◆ Exercise ◆
The data below should be printed in full, exactly, and without any of its images.

Collected data
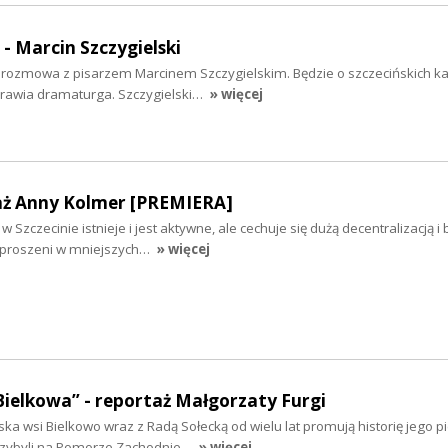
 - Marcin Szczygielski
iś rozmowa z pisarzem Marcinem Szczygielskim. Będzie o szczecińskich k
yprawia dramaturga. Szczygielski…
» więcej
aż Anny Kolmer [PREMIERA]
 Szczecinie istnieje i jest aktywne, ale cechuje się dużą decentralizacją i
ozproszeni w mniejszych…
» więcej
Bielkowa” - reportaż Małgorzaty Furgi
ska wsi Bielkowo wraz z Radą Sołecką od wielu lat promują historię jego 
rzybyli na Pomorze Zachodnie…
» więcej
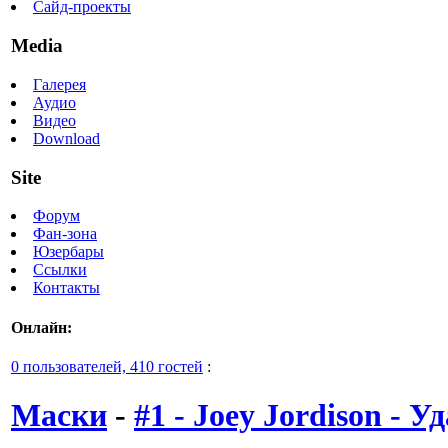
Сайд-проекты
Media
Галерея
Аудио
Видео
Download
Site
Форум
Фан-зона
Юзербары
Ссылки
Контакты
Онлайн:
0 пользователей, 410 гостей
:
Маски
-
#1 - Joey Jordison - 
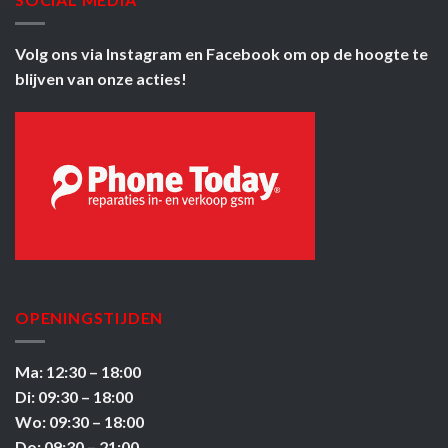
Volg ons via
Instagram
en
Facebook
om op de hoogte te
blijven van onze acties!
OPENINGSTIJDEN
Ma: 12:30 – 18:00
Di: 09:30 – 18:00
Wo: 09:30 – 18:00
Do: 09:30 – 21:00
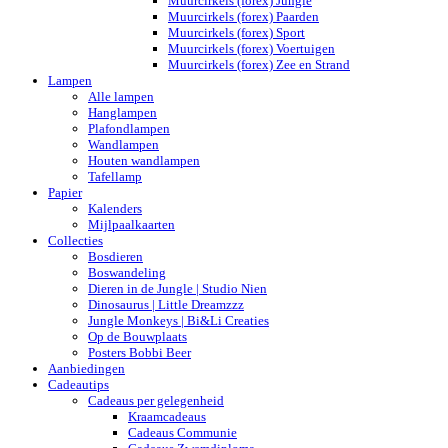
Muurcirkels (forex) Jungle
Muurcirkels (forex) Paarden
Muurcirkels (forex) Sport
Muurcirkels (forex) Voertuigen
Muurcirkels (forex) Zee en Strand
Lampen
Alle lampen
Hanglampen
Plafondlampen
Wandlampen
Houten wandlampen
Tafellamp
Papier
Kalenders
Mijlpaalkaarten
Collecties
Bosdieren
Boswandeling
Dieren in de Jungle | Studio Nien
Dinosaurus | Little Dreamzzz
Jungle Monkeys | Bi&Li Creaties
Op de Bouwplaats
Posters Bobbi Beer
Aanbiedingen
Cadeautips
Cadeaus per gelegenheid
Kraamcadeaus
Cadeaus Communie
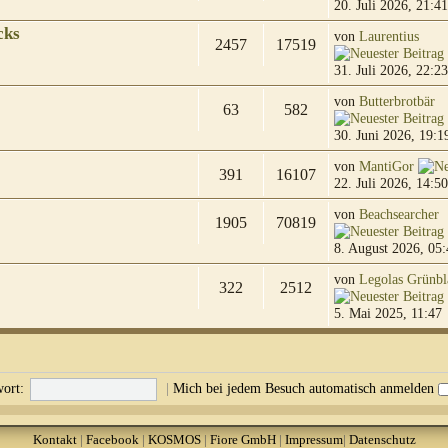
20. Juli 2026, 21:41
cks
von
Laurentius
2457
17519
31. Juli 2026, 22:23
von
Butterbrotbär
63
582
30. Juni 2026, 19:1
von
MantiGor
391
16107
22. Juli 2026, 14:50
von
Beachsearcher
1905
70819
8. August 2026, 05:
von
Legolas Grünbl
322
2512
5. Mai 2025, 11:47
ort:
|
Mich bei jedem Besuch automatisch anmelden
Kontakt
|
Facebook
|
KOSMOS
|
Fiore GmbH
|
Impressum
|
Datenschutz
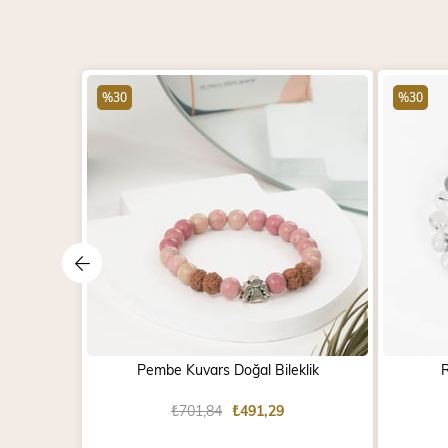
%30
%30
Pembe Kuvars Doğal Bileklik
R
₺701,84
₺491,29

◆ Expected answer ◆
 - Marcin Szczygielski
iś rozmowa z pisarzem Marcinem Szczygielskim. Będzie o szczecińskich k
yprawia dramaturga. Szczygielski…
» więcej
aż Anny Kolmer [PREMIERA]
 Szczecinie istnieje i jest aktywne, ale cechuje się dużą decentralizacją i
ozproszeni w mniejszych…
» więcej
Bielkowa” - reportaż Małgorzaty Furgi
ska wsi Bielkowo wraz z Radą Sołecką od wielu lat promują historię jego 
rzybyli na Pomorze Zachodnie…
» więcej
Сайд-проекты
Media
Галерея
Аудио
Видео
Download
Site
Форум
Фан-зона
Юзербары
Ссылки
Контакты
Онлайн:
0 пользователей, 410 гостей
:
Маски
-
#1 - Joey Jordison - 
Volg ons via
Instagram
en
Facebook
om op de hoogte te
blijven van onze acties!
OPENINGSTIJDEN
Ma: 12:30 – 18:00
Di: 09:30 – 18:00
Wo: 09:30 – 18:00
Do: 09:30 – 21:00
Muurcirkels (forex) Jungle
Muurcirkels (forex) Paarden
Muurcirkels (forex) Sport
Muurcirkels (forex) Voertuigen
Muurcirkels (forex) Zee en Strand
Lampen
Alle lampen
Hanglampen
Plafondlampen
Wandlampen
Houten wandlampen
Tafellamp
Papier
Kalenders
Mijlpaalkaarten
Collecties
Bosdieren
Boswandeling
Dieren in de Jungle | Studio Nien
Dinosaurus | Little Dreamzzz
Jungle Monkeys | Bi&Li Creaties
Op de Bouwplaats
Posters Bobbi Beer
Aanbiedingen
Cadeautips
Cadeaus per gelegenheid
Kraamcadeaus
Cadeaus Communie
20. Juli 2026, 21:41
cks
von
Laurentius
2457
17519
31. Juli 2026, 22:23
von
Butterbrotbär
63
582
30. Juni 2026, 19:1
von
MantiGor
391
16107
22. Juli 2026, 14:50
von
Beachsearcher
1905
70819
8. August 2026, 05:
von
Legolas Grünbl
322
2512
5. Mai 2025, 11:47
ort:
|
Mich bei jedem Besuch automatisch anmelden
Kontakt
|
Facebook
|
KOSMOS
|
Fiore GmbH
|
Impressum
|
Datenschutz
%30
%30
Pembe Kuvars Doğal Bileklik
R
₺701,84
₺491,29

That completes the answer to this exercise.